Defining the memory safe problem
I’m a staunch advocate for need to migrate away from memory unsafe programming languages, in order to address the endemic security issues they produce. This sentence contains a number of terms that are worth defining, and a number of asterisks that are worth explicating. My objective with this blog post is to add increased precision to this discussion.
What is a memory unsafe language?
It’s a programming language which, by default, allows code to introduce memory-related vulnerabilities (use after free, buffer over/under flow, use of uninitialized memory, type confusion) and undefined behavior, and as a result code written in this language suffers an increased rate of security issues. Each element of this definition is important.
We’re interested in languages that have this behavior by default: Java’s sun.misc.Unsafe
, Rust’s unsafe
, or Python’s ctypes
do not meet this definition.
An empirical increase in the rate of vulnerabilities is a necessary condition because some languages technically meet the first two criteria, but the potential for vulnerabilities is sufficiently marginal that in practice they do not occur at a problematic rate. Go is an important example of such a language.
What software are we concerned with?
We’re principally concerned with systems software which has performance requirements that necessitate using a language that provides control over memory allocations and layout, and does not have a garbage collector.
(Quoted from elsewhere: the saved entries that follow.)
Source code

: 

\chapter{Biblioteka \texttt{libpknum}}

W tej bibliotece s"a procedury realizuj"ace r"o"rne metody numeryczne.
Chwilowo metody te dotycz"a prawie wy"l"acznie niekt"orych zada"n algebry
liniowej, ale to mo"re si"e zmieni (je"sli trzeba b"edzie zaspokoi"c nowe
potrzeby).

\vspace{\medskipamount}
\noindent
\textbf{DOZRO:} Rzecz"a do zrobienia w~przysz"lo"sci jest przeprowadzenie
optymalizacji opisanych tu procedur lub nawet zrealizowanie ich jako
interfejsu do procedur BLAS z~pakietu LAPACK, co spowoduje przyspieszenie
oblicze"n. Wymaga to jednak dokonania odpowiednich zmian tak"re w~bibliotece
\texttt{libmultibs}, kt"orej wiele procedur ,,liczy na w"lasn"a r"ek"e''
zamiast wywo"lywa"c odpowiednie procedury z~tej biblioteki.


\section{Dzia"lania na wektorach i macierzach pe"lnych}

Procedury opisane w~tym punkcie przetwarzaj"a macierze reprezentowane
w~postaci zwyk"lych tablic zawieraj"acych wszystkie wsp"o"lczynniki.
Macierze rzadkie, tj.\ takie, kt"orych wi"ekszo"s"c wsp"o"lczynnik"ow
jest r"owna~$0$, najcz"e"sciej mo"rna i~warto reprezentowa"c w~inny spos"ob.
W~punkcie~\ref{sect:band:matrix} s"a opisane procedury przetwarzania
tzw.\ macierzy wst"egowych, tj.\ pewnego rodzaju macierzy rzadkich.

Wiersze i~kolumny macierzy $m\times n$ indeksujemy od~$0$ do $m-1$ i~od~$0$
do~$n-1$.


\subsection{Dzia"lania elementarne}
If one can use a garbage collected language, there is a very large design space of programming languages that are memory safe.
We’re concerned with software that has a threat model involving the processing of untrusted data or operations: network clients and servers, media parsers, kernels, and sandbox supervisor processes.
We’re principally concerned with larger codebases: empirically, the challenges of managing memory unsafe programming languages with risk mitigation strategies (e.g., fuzzing, static analysis, red teaming) appear to break down as code bases and engineering teams grow.
We’re not concerned with software that has no attack surface, e.g. a physics simulation where all the parameters and data it runs on are trusted. Even if such software were replete with vulnerabilities, in the absence of any attack surface, there’s no mechanism for an attacker to exploit them. It does, however, bear acknowledging that it’s not uncommon for software to transition from one use case to another (e.g., a research prototype which becomes a product), at which point these security issues become relevant.
Finally, we’re concerned with general purpose software, not software designed and implemented for more constrained and regulated environments, such as automotive, aeronautic, or weapons control software. Software in those environments has a set of specialized toolchains such that even where it is nominally written in a memory-unsafe programming language it bears no resemblance to ordinary code written in that language. By the same turn, the existence of these safe toolchains does not make these programming languages safe, because they are not used outside of these specialized domains (because of the burdens they impose on software engineers).
What problems are we addressing?
We’re addressing a set of vulnerabilities and undefined behavior which are induced by the programming language. Notably this is not the full set of all software security issues, logic vulnerabilities are not addressed at the language level (while some claim that safe languages are also more expressive, and therefore reduce the rate of logic vulnerabilities, this claim does not yet have empirical support).
A significant class of logic vulnerability, which have symptoms similar to language-induced memory safety vulnerabilities, is vulnerabilities in JIT compilers where an attacker can cause them to emit incorrect, exploitable, code (e.g., in the browser context). Such vulnerabilities are not addressed by implementing JIT compilers in memory-safe programming languages (memory corruption within the compiler itself, as opposed to in the generated code, can of course be addressed by the use of a safe language).